News Corp, the Murdoch-owned empire of publications like The Wall Street Journal and The New York Post, announced on Wednesday that it had agreed to a deal with OpenAI to share its content to train and service artificial intelligence chatbots.

News Corp said the multiyear agreement would allow OpenAI to use current and archived news content from News Corp’s major news outlets, including brands in the United States, United Kingdom and Australia as well as MarketWatch and Barron’s. The agreement does not include content from News Corp’s other businesses, such as its digital real estate services or HarperCollins.

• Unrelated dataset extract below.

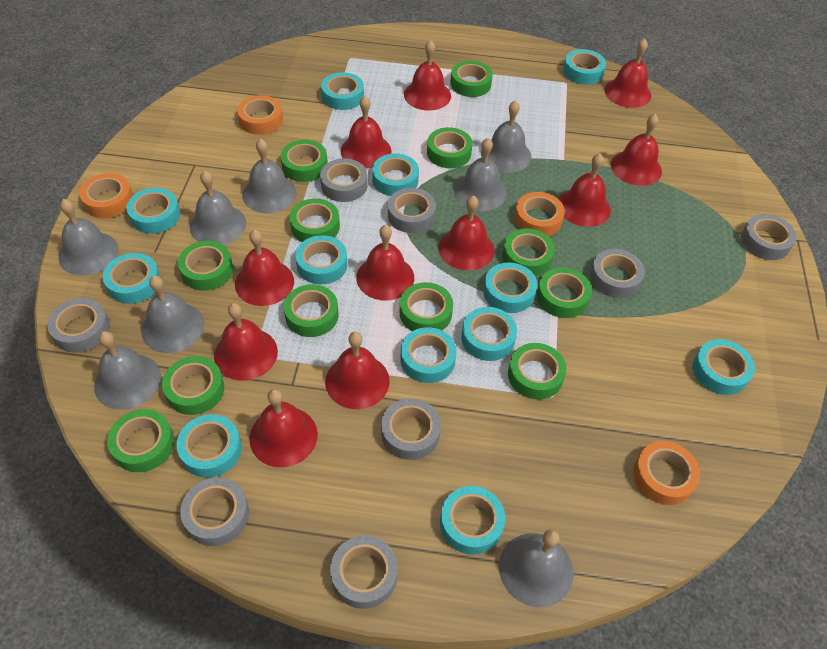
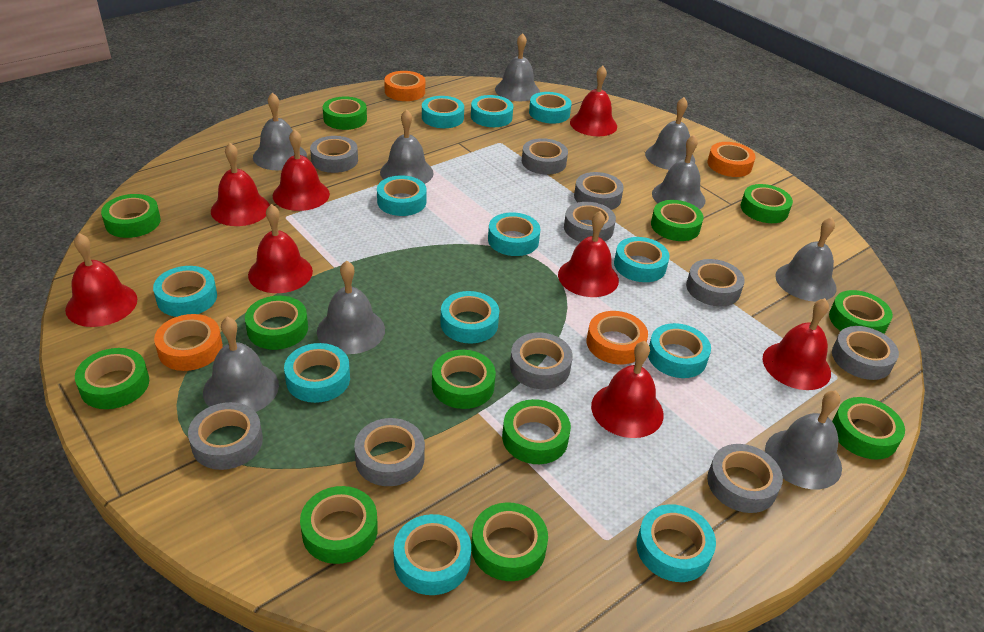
grey bell: 8 -> 9
grey tape: 8 -> 10
red bell: 11 -> 8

“We believe an historic agreement will set new standards for veracity, for virtue and for value in the digital age,” Robert Thomson, the chief executive of News Corp, said in a statement. He described OpenAI and its chief executive, Sam Altman, as “principled partners” who “understand the commercial and social significance of journalists and journalism.”

Mr. Altman described the partnership as “a proud moment for journalism and technology.”

The financial terms of the deal were not disclosed. The Wall Street Journal reported the agreement could be worth as much as $250 million over five years, citing unnamed sources. A News Corp spokesman declined to comment on the reporting.

Tim Martell, a spokesman for the Independent Association of Publishers’ Employees, which represents workers at The Journal, said in a statement that the union was concerned that it had not reached an agreement on A.I. protections in its current contract negotiations before the OpenAI deal was announced.

Many publishers have worried about the threat to their business posed by generative A.I., which uses copyrighted content to train its models and service its chatbots. The use of A.I. to answer online search queries in particular has raised concerns that publishers are not being compensated for the use of their content to train chatbots that compete with them as a source of information.

In December, The New York Times sued OpenAI and Microsoft for copyright infringement, accusing the tech companies of using millions of its news articles without authorization. OpenAI and Microsoft have sought to dismiss parts of the complaint. In April, eight daily newspapers owned by Alden Global Capital filed a similar lawsuit against OpenAI and Microsoft.

Other publishers have sought to negotiate deals with the tech companies. OpenAI has already reached agreements with the German publishing giant Axel Springer, Dotdash Meredith, The Financial Times and The Associated Press, among others.